The next question to be considered is whether the debt against this estate was established before the referee, in the same manner as if no such judgment had been obtained. There is no proof of any such debt, outside of the judgment, unless, as the referee seems to suppose, the offer of judgment under the Code was equivalent to an admission of the indebtedness by the executors. This is substantially a proceeding against the property of the heirs, and I am of the opinion that the offer of judgment under the Code, in a suit against the executors was not equivalent to an admission that the estate was indebted to the plaintiff in that action—even if it had been proved before the referee that the offer wa„ signed in the proper handwriting of the executor’s attorney." But the only verity as to the offer is that it appears in the judgment roll and purports to have been signed by the executor’s attorney. This, in my opinion, is not a sufficient proof of the debt against the estate.
*46By sections 68 and 69 of the same statute, p. 1.19, the subsequent proceedings, after the order to show cause, are required to conform to the proceedings taken on the application of the executor or administrator, and hence the proof of demands, to be adjudged valid and subsisting against the estate of decedent, must conform to the requirements of section 17, p. 110, and be established by proof independent of any judgment recovered against the representative of the estate, unless such judgment shall have been recovered upon a trial on the merits.
The reference back to the referee to take proof of the demand of the parties claiming an interest in the judgment, together with their respective rights, appears by. the order as upon the original establishment of demands against the estate; whereas the papers show such an establishment, the usual order for sale, and the actual sale and report thereof.

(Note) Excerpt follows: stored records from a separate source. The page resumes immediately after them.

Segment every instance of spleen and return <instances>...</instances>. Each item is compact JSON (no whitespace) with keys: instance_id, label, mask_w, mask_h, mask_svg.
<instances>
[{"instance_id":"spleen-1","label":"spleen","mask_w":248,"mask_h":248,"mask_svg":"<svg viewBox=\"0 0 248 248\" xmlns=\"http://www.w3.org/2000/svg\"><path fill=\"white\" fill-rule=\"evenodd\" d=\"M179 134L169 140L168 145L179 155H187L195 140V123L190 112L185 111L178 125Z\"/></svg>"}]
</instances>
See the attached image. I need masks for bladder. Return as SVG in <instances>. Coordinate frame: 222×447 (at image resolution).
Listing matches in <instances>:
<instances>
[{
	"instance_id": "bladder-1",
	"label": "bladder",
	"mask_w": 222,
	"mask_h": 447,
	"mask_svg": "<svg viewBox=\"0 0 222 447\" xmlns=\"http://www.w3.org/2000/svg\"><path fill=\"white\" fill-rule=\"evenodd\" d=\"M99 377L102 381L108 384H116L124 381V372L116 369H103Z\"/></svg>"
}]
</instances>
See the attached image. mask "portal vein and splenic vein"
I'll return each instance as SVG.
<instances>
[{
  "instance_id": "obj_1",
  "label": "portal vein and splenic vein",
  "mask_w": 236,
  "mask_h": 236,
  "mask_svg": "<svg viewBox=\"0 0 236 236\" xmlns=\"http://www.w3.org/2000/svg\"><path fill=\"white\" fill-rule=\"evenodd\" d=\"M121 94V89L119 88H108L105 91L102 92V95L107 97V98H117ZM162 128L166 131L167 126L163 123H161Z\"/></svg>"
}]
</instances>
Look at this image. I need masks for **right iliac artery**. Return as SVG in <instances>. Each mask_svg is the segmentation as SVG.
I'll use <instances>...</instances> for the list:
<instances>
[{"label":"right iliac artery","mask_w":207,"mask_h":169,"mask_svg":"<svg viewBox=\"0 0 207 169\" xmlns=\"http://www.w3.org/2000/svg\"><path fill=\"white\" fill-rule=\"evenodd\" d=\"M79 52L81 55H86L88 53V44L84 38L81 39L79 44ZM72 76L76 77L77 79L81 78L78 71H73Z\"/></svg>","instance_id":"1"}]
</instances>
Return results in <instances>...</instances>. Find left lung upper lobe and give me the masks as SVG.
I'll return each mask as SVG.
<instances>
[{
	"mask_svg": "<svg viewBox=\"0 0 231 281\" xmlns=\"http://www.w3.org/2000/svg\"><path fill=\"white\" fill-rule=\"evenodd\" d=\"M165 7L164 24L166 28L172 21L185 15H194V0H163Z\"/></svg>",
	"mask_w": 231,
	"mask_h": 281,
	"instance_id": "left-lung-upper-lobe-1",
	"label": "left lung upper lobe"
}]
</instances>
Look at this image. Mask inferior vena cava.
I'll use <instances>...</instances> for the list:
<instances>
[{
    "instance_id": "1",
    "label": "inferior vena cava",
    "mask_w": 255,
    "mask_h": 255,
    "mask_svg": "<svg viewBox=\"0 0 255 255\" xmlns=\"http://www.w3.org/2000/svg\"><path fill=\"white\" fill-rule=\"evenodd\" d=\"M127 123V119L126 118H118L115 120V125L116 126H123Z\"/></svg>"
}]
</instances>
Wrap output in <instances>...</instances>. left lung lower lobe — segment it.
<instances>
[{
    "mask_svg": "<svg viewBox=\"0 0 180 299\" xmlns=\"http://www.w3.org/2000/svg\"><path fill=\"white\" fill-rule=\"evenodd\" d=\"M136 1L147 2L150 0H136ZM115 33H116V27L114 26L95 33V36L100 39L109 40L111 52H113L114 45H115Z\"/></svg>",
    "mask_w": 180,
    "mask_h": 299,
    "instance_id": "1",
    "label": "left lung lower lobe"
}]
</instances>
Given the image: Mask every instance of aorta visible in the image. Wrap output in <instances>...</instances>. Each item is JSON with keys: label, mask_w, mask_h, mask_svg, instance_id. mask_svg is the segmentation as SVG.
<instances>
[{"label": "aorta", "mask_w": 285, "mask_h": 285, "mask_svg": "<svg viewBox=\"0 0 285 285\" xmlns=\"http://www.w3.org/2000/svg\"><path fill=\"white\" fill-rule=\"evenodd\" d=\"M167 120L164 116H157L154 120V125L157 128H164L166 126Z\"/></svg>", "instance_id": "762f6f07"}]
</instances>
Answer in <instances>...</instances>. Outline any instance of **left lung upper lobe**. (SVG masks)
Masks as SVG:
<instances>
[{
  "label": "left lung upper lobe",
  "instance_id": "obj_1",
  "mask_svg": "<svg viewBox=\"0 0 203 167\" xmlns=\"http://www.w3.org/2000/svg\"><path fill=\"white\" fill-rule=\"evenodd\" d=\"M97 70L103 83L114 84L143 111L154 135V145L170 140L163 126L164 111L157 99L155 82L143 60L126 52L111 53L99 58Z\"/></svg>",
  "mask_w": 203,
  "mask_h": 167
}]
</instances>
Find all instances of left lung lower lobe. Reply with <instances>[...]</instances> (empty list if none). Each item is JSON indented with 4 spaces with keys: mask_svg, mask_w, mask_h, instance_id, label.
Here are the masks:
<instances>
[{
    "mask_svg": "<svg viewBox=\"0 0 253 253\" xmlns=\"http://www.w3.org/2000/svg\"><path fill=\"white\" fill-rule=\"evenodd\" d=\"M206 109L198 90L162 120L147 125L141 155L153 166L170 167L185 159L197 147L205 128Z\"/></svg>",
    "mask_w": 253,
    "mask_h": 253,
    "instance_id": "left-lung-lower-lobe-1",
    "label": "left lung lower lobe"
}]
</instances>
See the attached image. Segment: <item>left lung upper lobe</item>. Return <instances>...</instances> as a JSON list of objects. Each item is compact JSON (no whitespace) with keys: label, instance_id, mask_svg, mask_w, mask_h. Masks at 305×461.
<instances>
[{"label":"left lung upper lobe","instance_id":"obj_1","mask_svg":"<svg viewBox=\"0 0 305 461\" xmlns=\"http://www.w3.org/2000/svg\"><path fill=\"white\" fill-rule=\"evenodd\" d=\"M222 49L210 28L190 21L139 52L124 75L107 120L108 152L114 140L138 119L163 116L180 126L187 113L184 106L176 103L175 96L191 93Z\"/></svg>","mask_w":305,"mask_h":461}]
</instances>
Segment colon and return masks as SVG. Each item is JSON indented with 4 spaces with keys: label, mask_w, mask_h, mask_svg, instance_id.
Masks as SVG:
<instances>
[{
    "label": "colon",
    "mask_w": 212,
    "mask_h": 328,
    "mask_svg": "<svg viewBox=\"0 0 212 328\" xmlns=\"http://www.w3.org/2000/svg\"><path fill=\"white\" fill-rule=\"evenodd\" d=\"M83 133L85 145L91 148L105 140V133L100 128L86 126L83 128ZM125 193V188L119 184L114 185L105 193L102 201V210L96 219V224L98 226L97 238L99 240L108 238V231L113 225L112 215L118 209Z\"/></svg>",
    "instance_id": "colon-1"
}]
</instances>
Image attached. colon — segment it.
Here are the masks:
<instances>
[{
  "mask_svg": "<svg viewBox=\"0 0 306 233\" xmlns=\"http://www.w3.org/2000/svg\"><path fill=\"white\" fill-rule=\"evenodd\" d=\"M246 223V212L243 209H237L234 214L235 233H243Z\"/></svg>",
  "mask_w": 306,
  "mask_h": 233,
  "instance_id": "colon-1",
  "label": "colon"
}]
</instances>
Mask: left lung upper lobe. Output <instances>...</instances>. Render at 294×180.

The proper order to have been made would have been under sections 51 and 53, p. 116, for the proof, to the satisfaction of the Surrogate, of any other debts or demands which had been presented and not theretofore established. The proceedings stand in the anomalous position of the sale having been made before completion of the hearing to adjudge the demands subsisting against the estate.
As it is probable that the parties interested in this judgment may be able to prove the claim or debt, for which the judgment was entered by consent, they should be afforded the opportunity before the same referee, to whom the matter is hereby referred (as upon proceeding for distribution), if they shall so elect.
There having been no proof of the claim represented by the judgment, it seems unnecessary to consider the. *47referee’s report and exceptions thereto, as to the interests of the respective claimants or their rights under the proof, except that of Mr. Kane under his alleged lien for costs, which, under the authorities, cannot be sustained as a demand against the decedent (Wood v. Byington, 2 Barb. Ch., 387; Sanford v. Granger, 12 Barb., 392; Redfield’s Practice, 258).
But .in reaching this conclusion, I do not intend to hold that the attorney may not have a valid claim for so much of his professional services as were performed before the death of the testator, which, if not barred, he will have an opportunity to prove before the referee.